(Stored records)
----------------

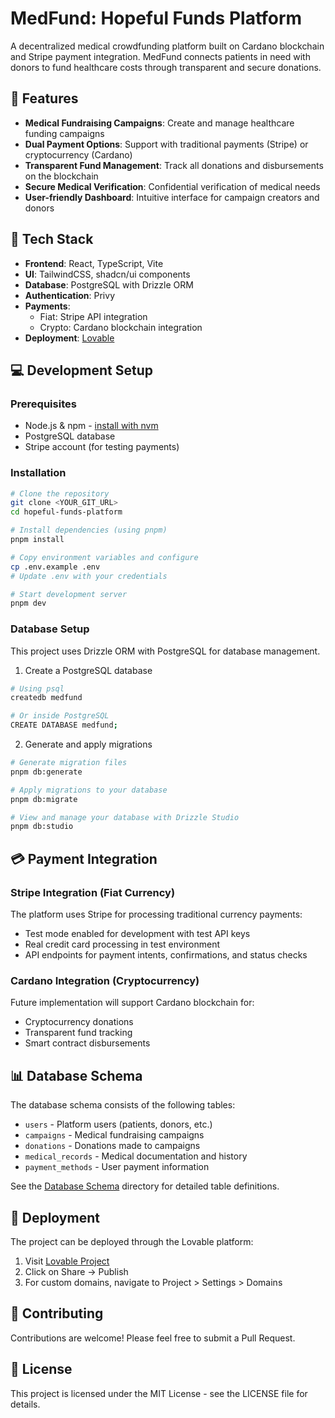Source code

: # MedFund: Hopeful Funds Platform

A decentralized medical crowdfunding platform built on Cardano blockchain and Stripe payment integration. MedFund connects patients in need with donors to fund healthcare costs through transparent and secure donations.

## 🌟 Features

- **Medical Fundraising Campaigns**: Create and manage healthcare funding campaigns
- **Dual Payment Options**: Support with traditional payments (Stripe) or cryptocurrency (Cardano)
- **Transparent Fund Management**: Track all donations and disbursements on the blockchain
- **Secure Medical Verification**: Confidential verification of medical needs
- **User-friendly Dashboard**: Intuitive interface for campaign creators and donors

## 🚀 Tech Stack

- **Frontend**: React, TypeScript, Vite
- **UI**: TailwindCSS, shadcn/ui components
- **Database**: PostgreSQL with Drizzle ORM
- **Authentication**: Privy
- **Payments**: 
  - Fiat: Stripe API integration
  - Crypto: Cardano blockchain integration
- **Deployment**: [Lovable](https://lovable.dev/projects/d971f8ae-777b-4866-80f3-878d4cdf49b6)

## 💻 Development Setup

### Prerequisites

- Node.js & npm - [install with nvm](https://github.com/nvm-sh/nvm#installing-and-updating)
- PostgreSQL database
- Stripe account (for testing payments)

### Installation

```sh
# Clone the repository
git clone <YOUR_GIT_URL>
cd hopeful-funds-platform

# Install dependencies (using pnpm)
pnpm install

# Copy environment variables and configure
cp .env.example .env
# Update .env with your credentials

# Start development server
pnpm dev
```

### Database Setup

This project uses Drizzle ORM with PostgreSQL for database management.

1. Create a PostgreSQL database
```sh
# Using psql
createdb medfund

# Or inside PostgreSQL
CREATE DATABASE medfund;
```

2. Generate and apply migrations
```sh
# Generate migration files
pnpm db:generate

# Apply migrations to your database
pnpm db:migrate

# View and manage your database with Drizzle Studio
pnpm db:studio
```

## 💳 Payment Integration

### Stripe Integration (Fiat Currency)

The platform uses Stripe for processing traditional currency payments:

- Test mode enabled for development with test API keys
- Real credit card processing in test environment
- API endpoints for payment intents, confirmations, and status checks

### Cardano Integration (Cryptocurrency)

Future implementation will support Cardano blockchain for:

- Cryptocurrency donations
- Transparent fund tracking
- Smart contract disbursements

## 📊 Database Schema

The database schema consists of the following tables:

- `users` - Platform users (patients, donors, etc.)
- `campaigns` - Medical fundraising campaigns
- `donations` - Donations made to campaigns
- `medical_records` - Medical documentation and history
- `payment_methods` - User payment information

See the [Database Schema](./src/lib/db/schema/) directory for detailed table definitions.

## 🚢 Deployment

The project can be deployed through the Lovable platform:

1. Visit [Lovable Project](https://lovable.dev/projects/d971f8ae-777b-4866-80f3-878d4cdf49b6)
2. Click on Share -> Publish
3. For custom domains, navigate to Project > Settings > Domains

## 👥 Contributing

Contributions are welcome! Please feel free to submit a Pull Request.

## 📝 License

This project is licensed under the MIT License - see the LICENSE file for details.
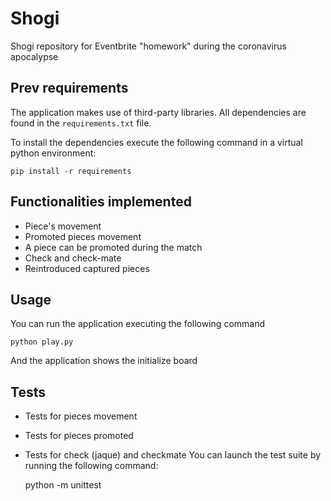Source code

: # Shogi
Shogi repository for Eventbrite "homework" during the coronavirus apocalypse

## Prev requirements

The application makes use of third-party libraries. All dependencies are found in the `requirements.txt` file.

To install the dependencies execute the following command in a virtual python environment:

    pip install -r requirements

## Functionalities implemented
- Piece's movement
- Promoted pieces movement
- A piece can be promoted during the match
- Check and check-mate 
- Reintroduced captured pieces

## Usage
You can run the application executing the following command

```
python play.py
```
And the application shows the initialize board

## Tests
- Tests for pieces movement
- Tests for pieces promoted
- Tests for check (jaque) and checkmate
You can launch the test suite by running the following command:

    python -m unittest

----------------

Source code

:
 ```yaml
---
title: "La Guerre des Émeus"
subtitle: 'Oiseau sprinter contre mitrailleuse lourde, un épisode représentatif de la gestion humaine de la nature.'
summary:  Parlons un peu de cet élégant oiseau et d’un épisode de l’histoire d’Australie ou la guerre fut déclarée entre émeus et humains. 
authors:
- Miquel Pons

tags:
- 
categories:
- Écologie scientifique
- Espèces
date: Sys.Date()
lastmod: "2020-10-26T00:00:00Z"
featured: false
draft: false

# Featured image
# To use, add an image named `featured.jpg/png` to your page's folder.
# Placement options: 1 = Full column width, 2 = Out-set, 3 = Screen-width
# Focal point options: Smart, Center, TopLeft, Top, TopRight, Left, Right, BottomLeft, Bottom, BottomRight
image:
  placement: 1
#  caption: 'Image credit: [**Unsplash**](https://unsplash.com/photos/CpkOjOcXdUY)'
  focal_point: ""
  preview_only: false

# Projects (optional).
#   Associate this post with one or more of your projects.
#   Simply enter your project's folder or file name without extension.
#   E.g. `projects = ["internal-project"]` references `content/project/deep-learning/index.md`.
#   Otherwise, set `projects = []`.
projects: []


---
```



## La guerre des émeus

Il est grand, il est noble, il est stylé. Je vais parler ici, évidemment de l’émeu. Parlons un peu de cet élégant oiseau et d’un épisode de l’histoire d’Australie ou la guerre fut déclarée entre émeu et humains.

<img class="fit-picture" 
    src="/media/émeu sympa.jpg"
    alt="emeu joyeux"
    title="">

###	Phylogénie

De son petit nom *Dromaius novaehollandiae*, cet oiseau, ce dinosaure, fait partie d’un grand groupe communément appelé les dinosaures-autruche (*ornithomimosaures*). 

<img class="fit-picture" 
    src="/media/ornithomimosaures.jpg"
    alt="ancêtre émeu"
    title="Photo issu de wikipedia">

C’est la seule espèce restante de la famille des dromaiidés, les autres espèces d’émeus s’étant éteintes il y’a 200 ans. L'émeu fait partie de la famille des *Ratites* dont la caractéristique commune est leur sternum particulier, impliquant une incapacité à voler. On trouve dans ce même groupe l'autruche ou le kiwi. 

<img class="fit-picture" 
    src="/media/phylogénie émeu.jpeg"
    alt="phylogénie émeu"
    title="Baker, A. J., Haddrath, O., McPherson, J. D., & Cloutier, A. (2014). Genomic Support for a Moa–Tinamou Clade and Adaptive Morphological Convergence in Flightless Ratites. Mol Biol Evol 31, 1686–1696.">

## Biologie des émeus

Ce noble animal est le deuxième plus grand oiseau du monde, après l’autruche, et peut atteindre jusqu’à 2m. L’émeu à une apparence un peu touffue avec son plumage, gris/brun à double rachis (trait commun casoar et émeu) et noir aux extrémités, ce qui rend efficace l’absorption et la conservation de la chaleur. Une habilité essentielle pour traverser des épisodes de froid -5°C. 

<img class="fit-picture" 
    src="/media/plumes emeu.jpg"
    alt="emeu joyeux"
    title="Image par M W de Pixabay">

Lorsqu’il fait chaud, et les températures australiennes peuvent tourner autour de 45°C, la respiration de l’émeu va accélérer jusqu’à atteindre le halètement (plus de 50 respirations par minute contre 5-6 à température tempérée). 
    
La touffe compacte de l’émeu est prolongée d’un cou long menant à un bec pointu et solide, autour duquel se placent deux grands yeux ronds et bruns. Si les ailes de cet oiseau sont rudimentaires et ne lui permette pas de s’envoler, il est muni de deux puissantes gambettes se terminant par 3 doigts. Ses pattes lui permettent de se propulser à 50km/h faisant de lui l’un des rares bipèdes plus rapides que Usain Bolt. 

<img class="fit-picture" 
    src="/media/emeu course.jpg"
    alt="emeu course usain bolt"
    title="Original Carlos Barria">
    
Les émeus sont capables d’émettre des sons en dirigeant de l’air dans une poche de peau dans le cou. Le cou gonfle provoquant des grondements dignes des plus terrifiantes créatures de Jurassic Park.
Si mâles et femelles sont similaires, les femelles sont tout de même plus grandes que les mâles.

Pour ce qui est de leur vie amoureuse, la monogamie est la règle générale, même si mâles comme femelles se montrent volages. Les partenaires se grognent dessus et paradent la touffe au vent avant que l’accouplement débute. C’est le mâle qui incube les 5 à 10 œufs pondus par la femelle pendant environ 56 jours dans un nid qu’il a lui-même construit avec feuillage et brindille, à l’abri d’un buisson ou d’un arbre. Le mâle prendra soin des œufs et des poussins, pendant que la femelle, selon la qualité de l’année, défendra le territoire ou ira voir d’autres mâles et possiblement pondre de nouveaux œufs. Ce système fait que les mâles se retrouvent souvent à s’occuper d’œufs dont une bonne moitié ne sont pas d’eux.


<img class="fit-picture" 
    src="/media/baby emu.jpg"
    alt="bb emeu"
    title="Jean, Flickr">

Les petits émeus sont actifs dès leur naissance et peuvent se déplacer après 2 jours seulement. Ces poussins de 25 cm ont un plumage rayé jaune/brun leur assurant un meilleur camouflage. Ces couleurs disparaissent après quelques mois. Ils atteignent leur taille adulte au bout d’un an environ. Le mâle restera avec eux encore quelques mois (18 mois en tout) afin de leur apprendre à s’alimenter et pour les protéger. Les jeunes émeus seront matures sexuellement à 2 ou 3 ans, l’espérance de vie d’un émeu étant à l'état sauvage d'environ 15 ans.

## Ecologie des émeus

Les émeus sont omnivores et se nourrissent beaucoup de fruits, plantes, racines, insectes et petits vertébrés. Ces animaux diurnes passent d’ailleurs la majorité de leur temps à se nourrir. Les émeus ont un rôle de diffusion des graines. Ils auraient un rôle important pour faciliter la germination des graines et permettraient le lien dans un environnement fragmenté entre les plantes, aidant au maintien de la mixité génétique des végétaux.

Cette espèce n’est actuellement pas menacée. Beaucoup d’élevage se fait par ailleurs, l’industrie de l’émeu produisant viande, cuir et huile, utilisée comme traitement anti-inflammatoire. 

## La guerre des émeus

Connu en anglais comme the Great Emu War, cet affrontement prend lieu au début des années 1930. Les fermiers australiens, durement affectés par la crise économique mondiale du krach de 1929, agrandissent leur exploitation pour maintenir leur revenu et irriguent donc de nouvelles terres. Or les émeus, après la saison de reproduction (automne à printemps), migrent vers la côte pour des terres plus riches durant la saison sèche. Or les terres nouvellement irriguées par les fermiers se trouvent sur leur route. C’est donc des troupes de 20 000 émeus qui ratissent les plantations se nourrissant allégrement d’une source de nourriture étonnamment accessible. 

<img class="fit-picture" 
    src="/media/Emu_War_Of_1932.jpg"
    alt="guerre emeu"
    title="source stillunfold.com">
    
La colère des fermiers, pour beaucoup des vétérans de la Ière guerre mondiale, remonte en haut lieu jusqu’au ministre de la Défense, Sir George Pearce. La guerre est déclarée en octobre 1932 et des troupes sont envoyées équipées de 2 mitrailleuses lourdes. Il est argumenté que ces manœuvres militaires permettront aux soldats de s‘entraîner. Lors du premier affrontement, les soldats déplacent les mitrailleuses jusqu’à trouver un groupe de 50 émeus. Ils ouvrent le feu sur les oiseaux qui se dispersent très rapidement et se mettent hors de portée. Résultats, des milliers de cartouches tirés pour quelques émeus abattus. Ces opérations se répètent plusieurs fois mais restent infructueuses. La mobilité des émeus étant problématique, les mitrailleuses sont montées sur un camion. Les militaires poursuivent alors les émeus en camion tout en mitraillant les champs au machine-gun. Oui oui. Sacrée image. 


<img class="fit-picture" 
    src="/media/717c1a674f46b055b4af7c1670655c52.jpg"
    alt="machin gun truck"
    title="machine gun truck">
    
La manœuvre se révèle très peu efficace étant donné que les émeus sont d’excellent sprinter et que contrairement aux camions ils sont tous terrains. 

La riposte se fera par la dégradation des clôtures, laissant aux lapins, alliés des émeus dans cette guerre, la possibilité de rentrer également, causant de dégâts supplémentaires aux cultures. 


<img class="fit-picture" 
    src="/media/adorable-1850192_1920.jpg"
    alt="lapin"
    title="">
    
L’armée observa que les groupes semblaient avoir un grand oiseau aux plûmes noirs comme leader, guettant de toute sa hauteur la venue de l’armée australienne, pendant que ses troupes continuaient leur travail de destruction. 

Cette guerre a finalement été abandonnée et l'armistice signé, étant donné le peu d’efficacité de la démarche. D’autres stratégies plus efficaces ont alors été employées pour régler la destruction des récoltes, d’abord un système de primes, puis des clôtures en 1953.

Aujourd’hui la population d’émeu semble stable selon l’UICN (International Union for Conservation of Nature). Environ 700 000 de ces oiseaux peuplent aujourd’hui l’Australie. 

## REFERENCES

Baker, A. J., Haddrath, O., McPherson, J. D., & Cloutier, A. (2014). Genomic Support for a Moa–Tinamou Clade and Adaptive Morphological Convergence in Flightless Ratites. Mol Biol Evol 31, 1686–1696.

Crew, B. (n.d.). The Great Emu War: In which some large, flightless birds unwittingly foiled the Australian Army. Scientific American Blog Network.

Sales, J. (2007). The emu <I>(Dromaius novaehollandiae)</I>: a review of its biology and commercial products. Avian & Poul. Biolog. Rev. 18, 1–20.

----------------

▶ **Problem description**
Only one stretch of the records above is wanted: the lines between the one holding "## REFERENCES" and the one holding "Sales, J. (2007).", inclusive, reproduced exactly.

▶ **Response**
## REFERENCES

Baker, A. J., Haddrath, O., McPherson, J. D., & Cloutier, A. (2014). Genomic Support for a Moa–Tinamou Clade and Adaptive Morphological Convergence in Flightless Ratites. Mol Biol Evol 31, 1686–1696.

Crew, B. (n.d.). The Great Emu War: In which some large, flightless birds unwittingly foiled the Australian Army. Scientific American Blog Network.

Sales, J. (2007). The emu <I>(Dromaius novaehollandiae)</I>: a review of its biology and commercial products. Avian & Poul. Biolog. Rev. 18, 1–20.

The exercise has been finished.